Kirk Gillis – Vice-President of Accountable Care for Renown Health in Reno – oversees Renown’s telemedicine program. Renown’s coverage area extends from the communities on the eastern slopes of the California Sierras to the border with Utah, throughout the northern half of Nevada – an area the size of Kansas. In an interview with me in 2013, he said, “When you look at the time lost from work, the cost of meals, hotel, care for kids and parents, it costs most of the people who live in the outer edge of our service area $800 to $1100 to see a specialist for a 15 minute to 30 minute [in-person] appointment.” That was the incentive for Renown to embark on a clinical telemedicine program that provides specialty consults to small community hospitals.

Although efforts continue in Congress to modify Medicare reimbursement policy, the government has yet to extend this convenience to all citizens. Doctors who practice in sprawling cities receive no Medicare reimbursements if they see urban-dwellers covered by Medicare due to the geographic restrictions Congress imposed in 2001. So, they have little, if any, incentive to invest in telemedicine solutions.

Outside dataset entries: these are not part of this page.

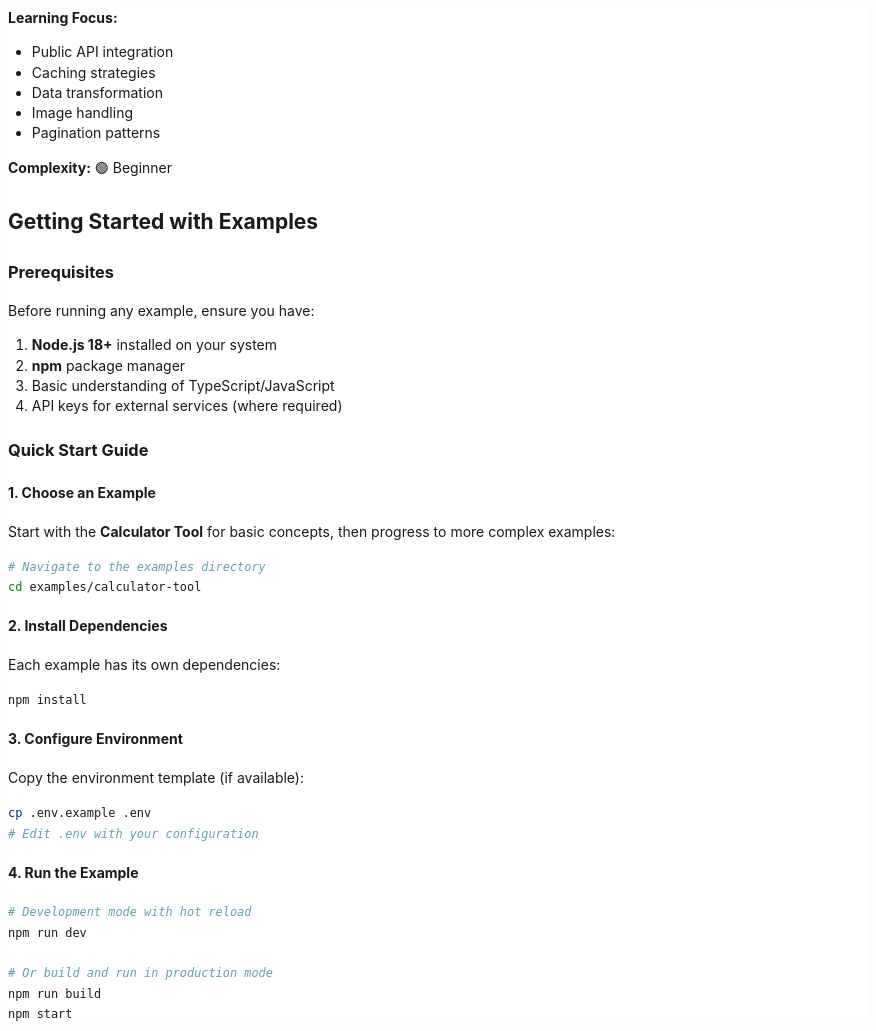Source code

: **Learning Focus:**
- Public API integration
- Caching strategies
- Data transformation
- Image handling
- Pagination patterns

**Complexity:** 🟢 Beginner

## Getting Started with Examples

### Prerequisites

Before running any example, ensure you have:

1. **Node.js 18+** installed on your system
2. **npm** package manager
3. Basic understanding of TypeScript/JavaScript
4. API keys for external services (where required)

### Quick Start Guide

#### 1. Choose an Example

Start with the **Calculator Tool** for basic concepts, then progress to more complex examples:

```bash
# Navigate to the examples directory
cd examples/calculator-tool
```

#### 2. Install Dependencies

Each example has its own dependencies:

```bash
npm install
```

#### 3. Configure Environment

Copy the environment template (if available):

```bash
cp .env.example .env
# Edit .env with your configuration
```

#### 4. Run the Example

```bash
# Development mode with hot reload
npm run dev

# Or build and run in production mode
npm run build
npm start
```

The VA Healthcare System would certainly be instructional for people who think telemedicine is merely an additional resource that people will overuse. In fact, a study just published in the journal, Telemedicine and e-Health, titled “VA Telemedicine: An Analysis of Cost and Time Savings,” found that clinical telemedicine sessions resulted in an average travel savings for Veterans of 145 miles and 142 minutes per visit, leading to an average travel payment savings of $18,555 per year. The study was conducted at only one of the VA’s 150 medical centers, the VA Hospital in White River Junction, Vermont. A similar study three years ago determined that telemedicine was saving the VA so much money, it stopped charging co-pays for Veterans who use the virtual service.

Certainly, convenience will continue to drive change in healthcare as it should. But the changes made must help us prevent illness or treat it in a timelier manner to lead to a longer and satisfying life. In this tug of war, we need to balance convenience with the benefits of evidence-based medicine.